If you are a first time investor, or if you’ve been out of the game for a while, property investment can be like driving through a foreign city without GPS navigation. If you haven’t done some planning before you leave you could find yourself going in the wrong direction.

In a similar way, property investing, when done without some form of strategy, could be highly costly. So how do you avoid the potholes? Here are our top five tips to get you on the road to investing.

  1. Be budget savvy

    Until you have a firm grasp on your personal finances then don’t even bother checking out what’s on the market. Speak to an accountant or financial planner to help you with your finances, otherwise use an online budget planner or even create your own in excel. Once you truly understand how you spend your money you’ll be better placed to make the right investment choices. Check out this range of planners from experts including ASIC Money Smart.

  2. Be prepared to wait

    Investing in property is not a get-rich-quick solution. It’s a long-term investment that needs patience and a forward thinking view. The property market is quite often cyclical in nature, so it’s important to understand that the capital growth on your property may also follow this pattern. However, if you are prepared to give the market time you are more likely to be successful.

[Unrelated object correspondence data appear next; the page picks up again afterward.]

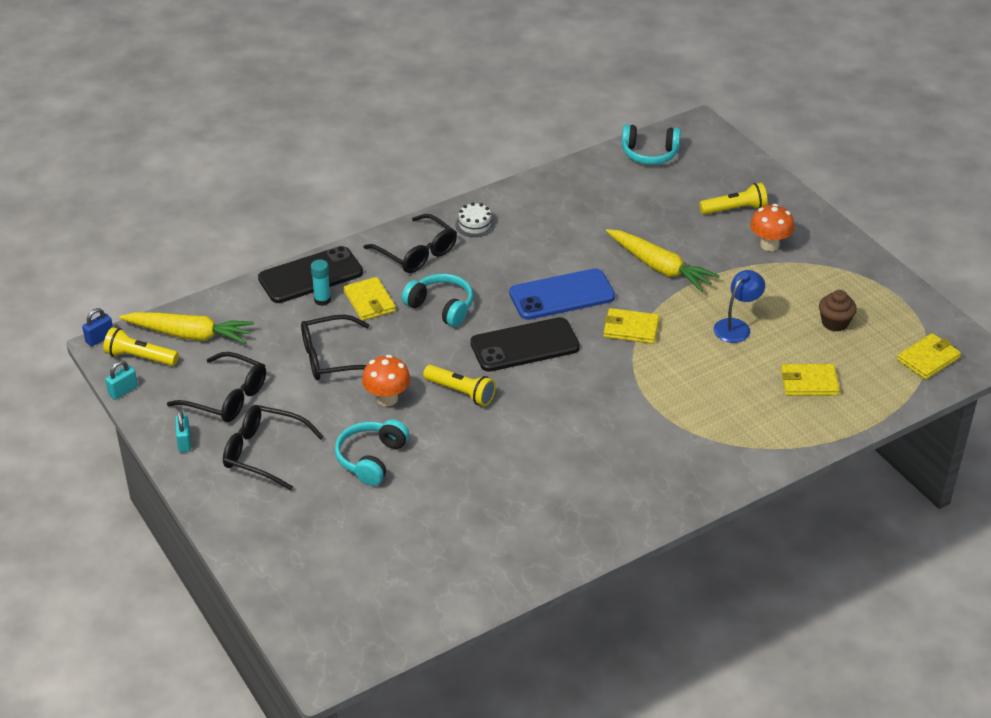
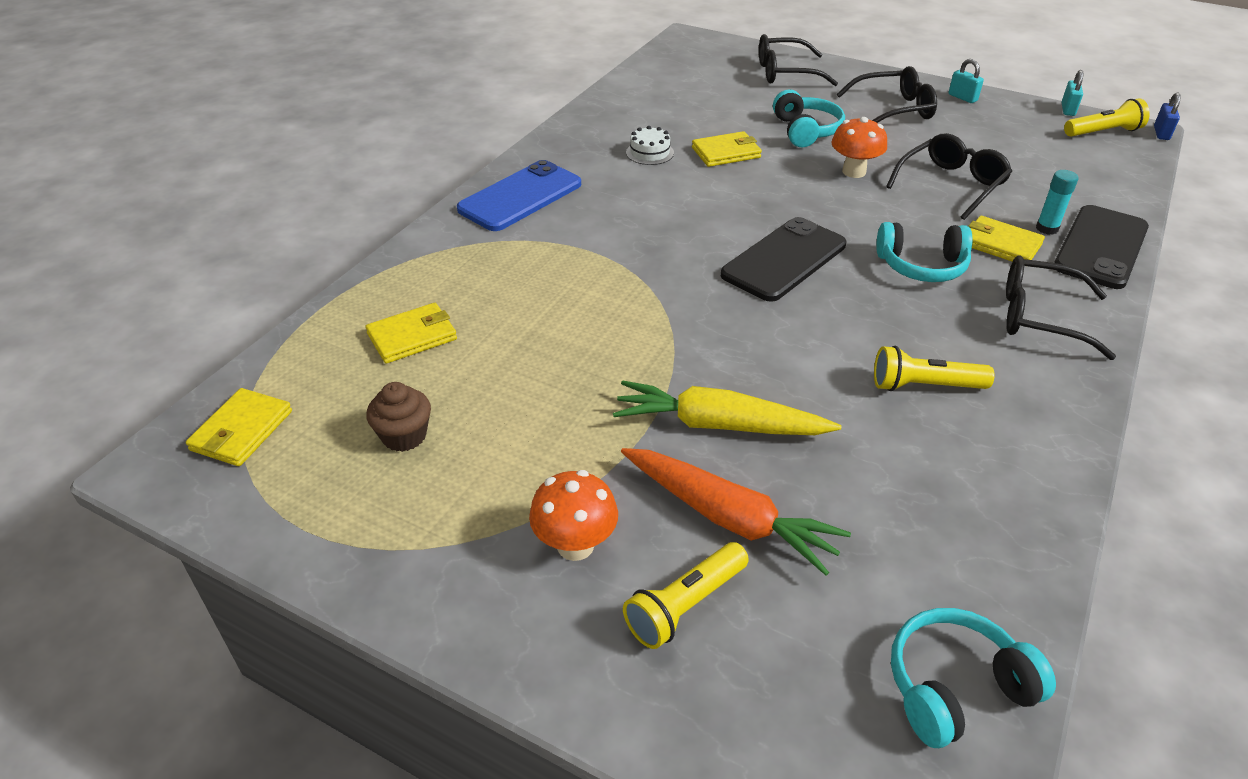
camera: 150 degrees right, 0 degrees up
yellow carrot [120,312,254,344] -> none
black glasses [167,352,266,422] -> black glasses moved to [759,34,838,86]
yellow flashlight [423,365,496,406] -> yellow flashlight moved to [874,346,995,391]
white cake [455,202,495,237] -> white cake moved to [626,126,674,165]
blue phone [509,268,615,320] -> blue phone moved to [457,160,581,231]
yellow wallet [603,308,659,344] -> yellow wallet moved to [692,131,762,167]
blue lamp [714,270,765,343] -> none
none -> orange carrot [621,448,851,575]

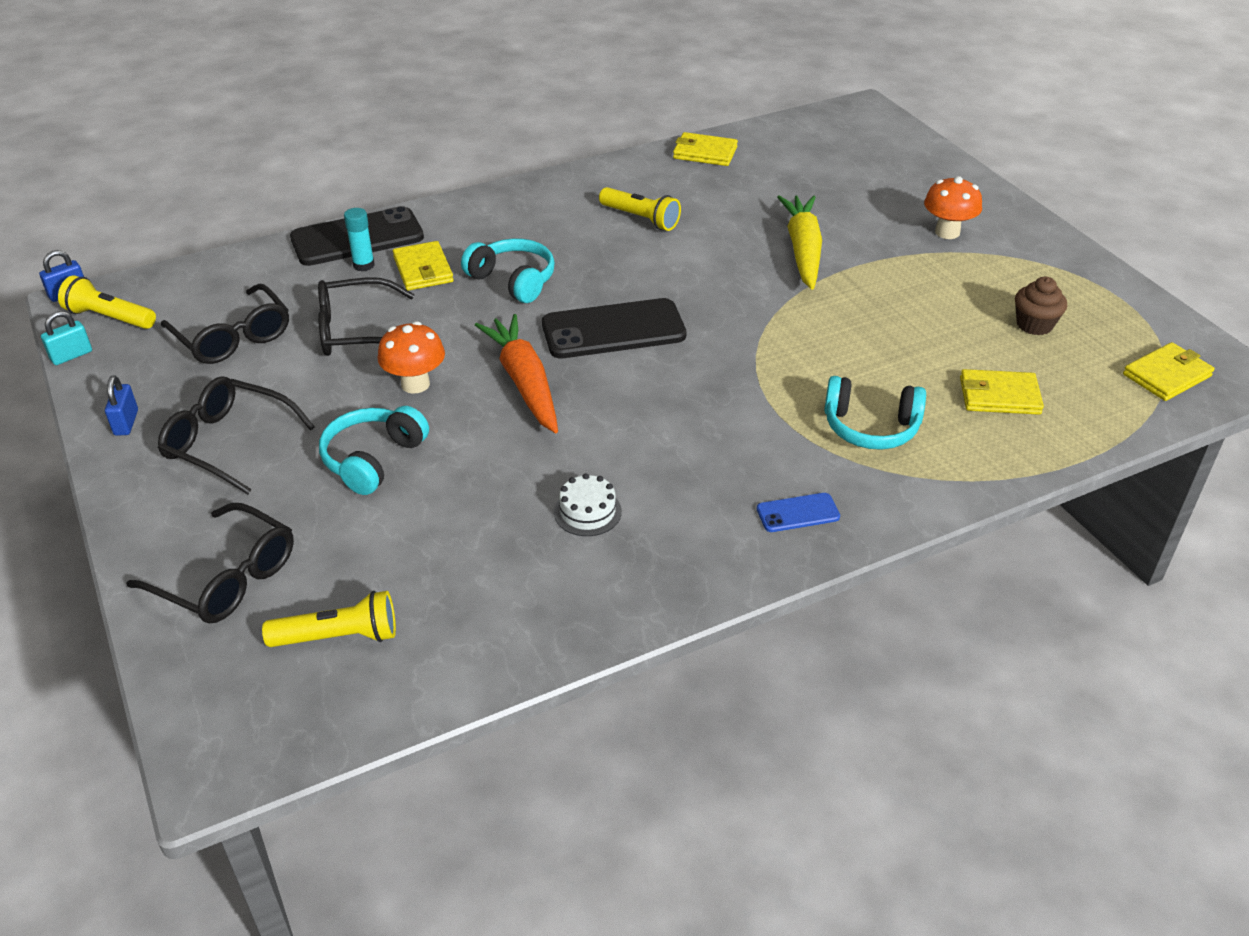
camera: 145 degrees left, 0 degrees up
blue phone [457,160,581,231] -> blue phone [757,493,840,532], size x0.48
yellow carrot [613,380,841,435] -> yellow carrot turned 135 degrees counterclockwise [777,195,822,290]
orange carrot [621,448,851,575] -> orange carrot moved to [475,314,558,433]
yellow flashlight [623,542,749,649] -> yellow flashlight moved to [262,591,396,647]
yellow wallet [692,131,762,167] -> yellow wallet moved to [673,132,738,166]
turquoise headphones [891,608,1056,748] -> turquoise headphones moved to [824,376,926,450]
turquoise padlock [949,59,984,103] -> blue padlock [105,375,138,436]
black glasses [1006,255,1116,360] -> black glasses moved to [161,284,289,364]

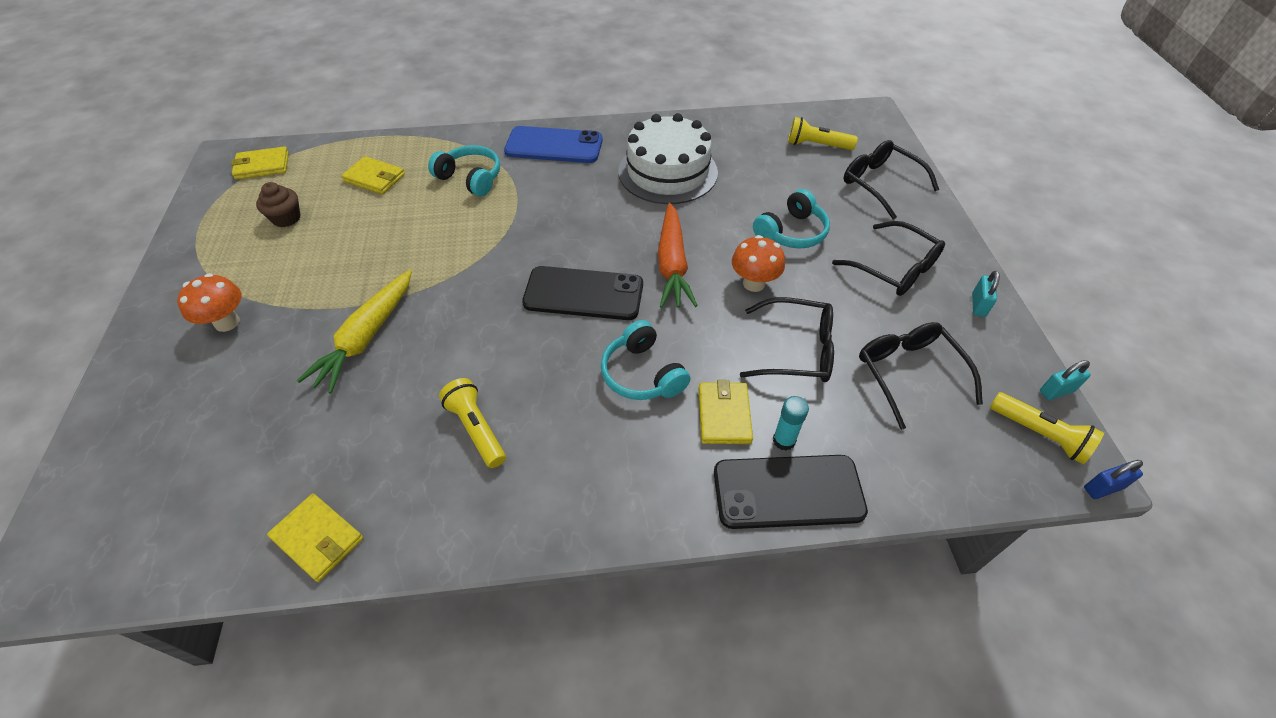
camera: 160 degrees left, 10 degrees up
blue padlock [105,375,138,436] -> turquoise padlock [972,271,1000,317]
white cake [554,474,622,536] -> white cake [618,113,718,204], size x2.46
blue phone [757,493,840,532] -> blue phone [504,126,603,163], size x2.09

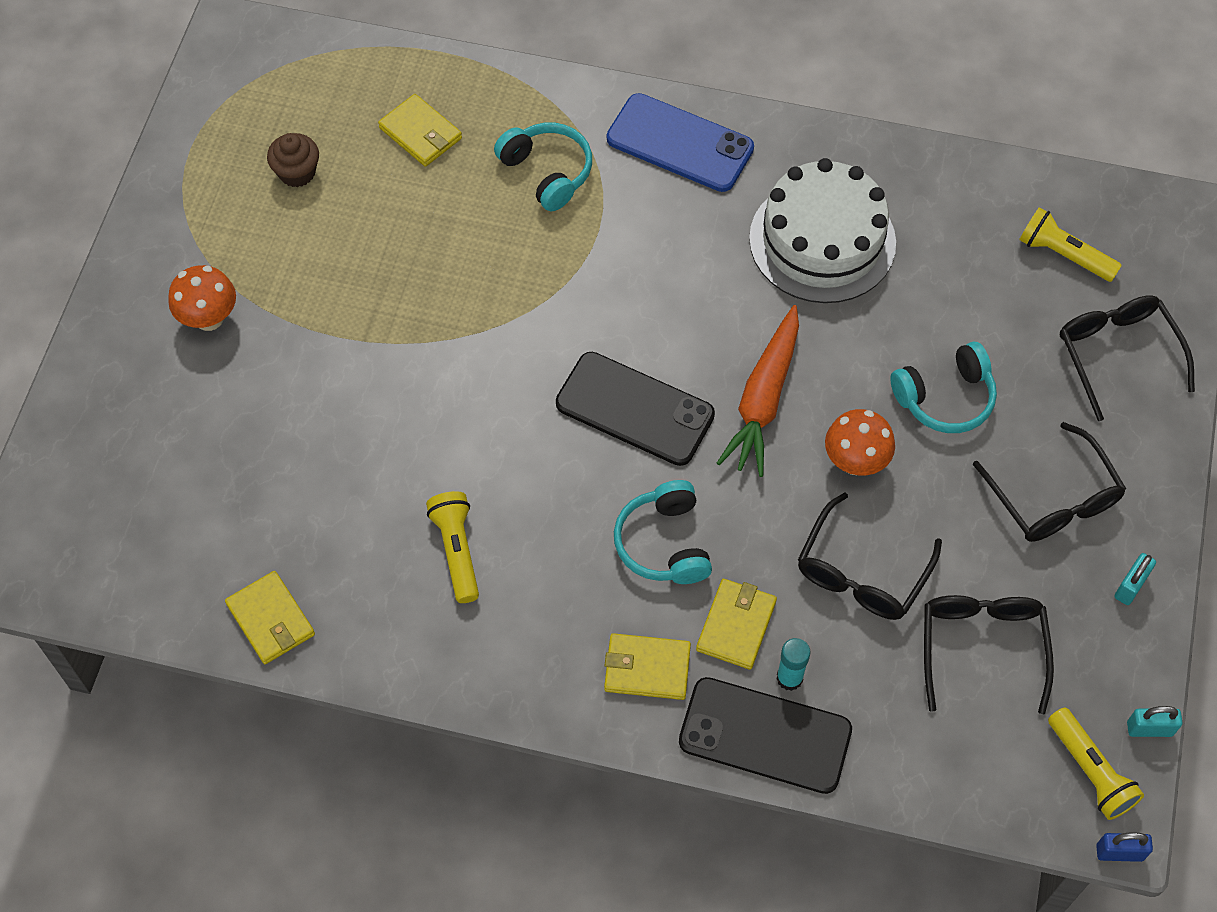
camera: 20 degrees right, 10 degrees up
yellow wallet [231,146,289,180] -> yellow wallet moved to [604,633,691,700]
yellow carrot [297,270,412,393] -> none
black glasses [740,297,834,382] -> black glasses turned 90 degrees clockwise [798,492,942,620]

  3. Be mindful of your purpose

    How do you want your investment to work for you? Are you after growth or yield or both? The answers to these questions are highly personal and will hinge on many factors including your age, income and your current life status (or where you see yourself in the future). Regardless of your situation, understanding how the property can work best for you is an important consideration.

  4. Be a planner

    Property investment is not the time to be ad-hoc, save that for another part of your life. A long-term investment requires some form of forward planning to map out your journey. Like any good business plan you should have objectives, a budget, a timeline and some clear goals. Most importantly your plan needs to be a living document and should evolve as your journey unfolds.
  5. Be smart, get some professional advice

    There is little in life that you do without some expert direction. So take some time to build your knowledge. Read the property pages, watch the news, talk to an advisor, read a blog – arm yourself with as much expert advice as you can. Just make sure that your sources are credible and unbiased.